== RECORDS ==

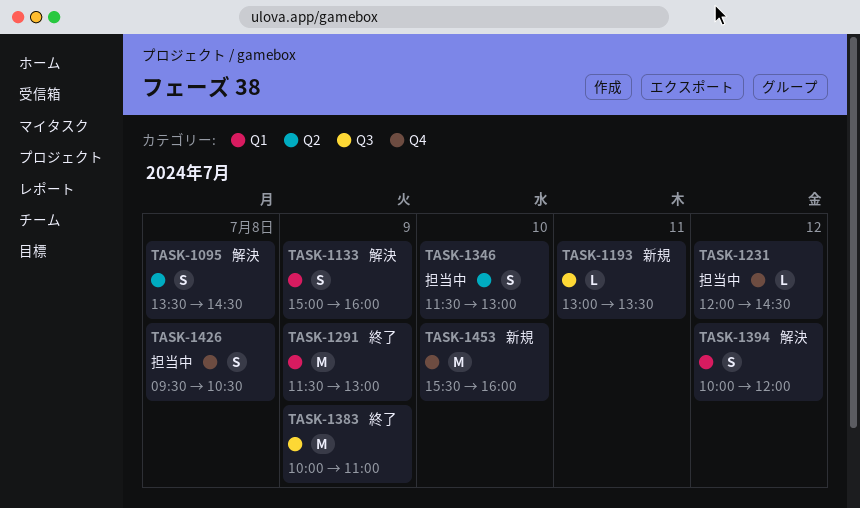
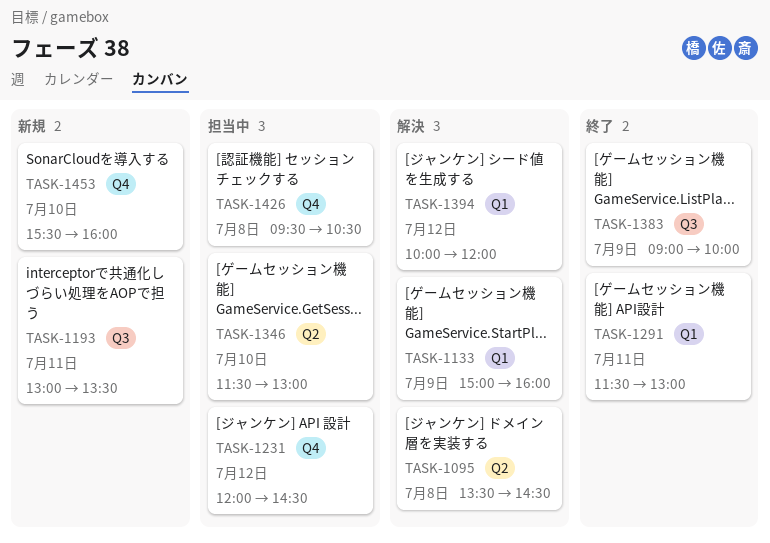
TASK-1291, day: Jul 9 -> Jul 11
TASK-1383, begins: 10:00 -> 09:00
TASK-1383, ends: 11:00 -> 10:00

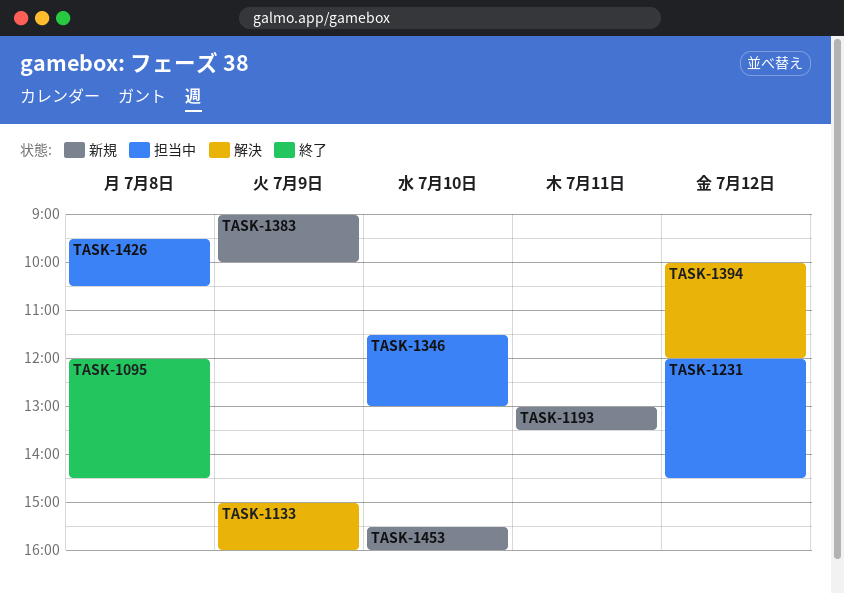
TASK-1095, status: 解決 -> 終了
TASK-1095, begins: 13:30 -> 12:00
TASK-1291: present -> none
TASK-1383, status: 終了 -> 新規

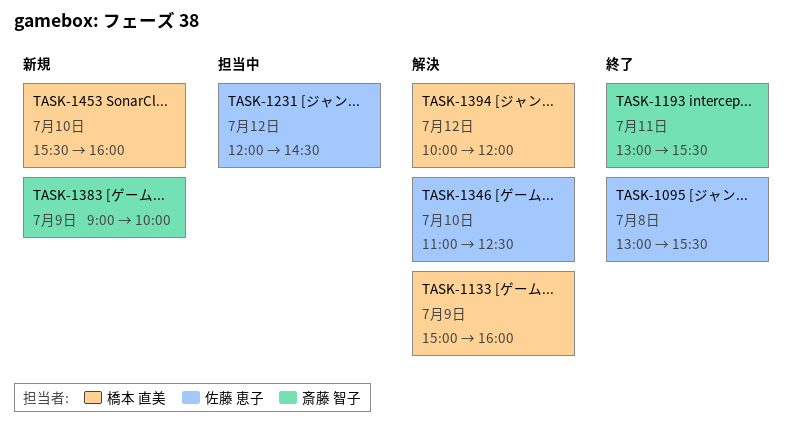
TASK-1095, begins: 12:00 -> 13:00
TASK-1095, ends: 14:30 -> 15:30
TASK-1193, status: 新規 -> 終了
TASK-1193, ends: 13:30 -> 15:30
TASK-1346, status: 担当中 -> 解決
TASK-1346, begins: 11:30 -> 11:00
TASK-1346, ends: 13:00 -> 12:30
TASK-1426: present -> none

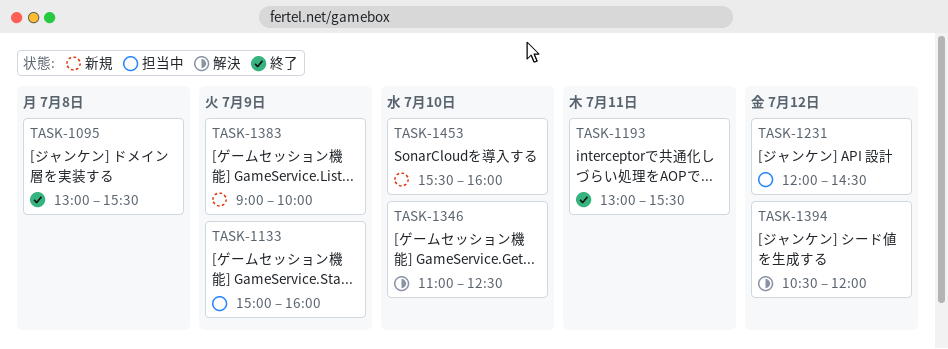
TASK-1133, status: 解決 -> 担当中
TASK-1394, begins: 10:00 -> 10:30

===

| JOB |
In the records above, each line with the string "status" should be copied.

| RESPONSE AREA |
TASK-1095, status: 解決 -> 終了
TASK-1383, status: 終了 -> 新規
TASK-1193, status: 新規 -> 終了
TASK-1346, status: 担当中 -> 解決
TASK-1133, status: 解決 -> 担当中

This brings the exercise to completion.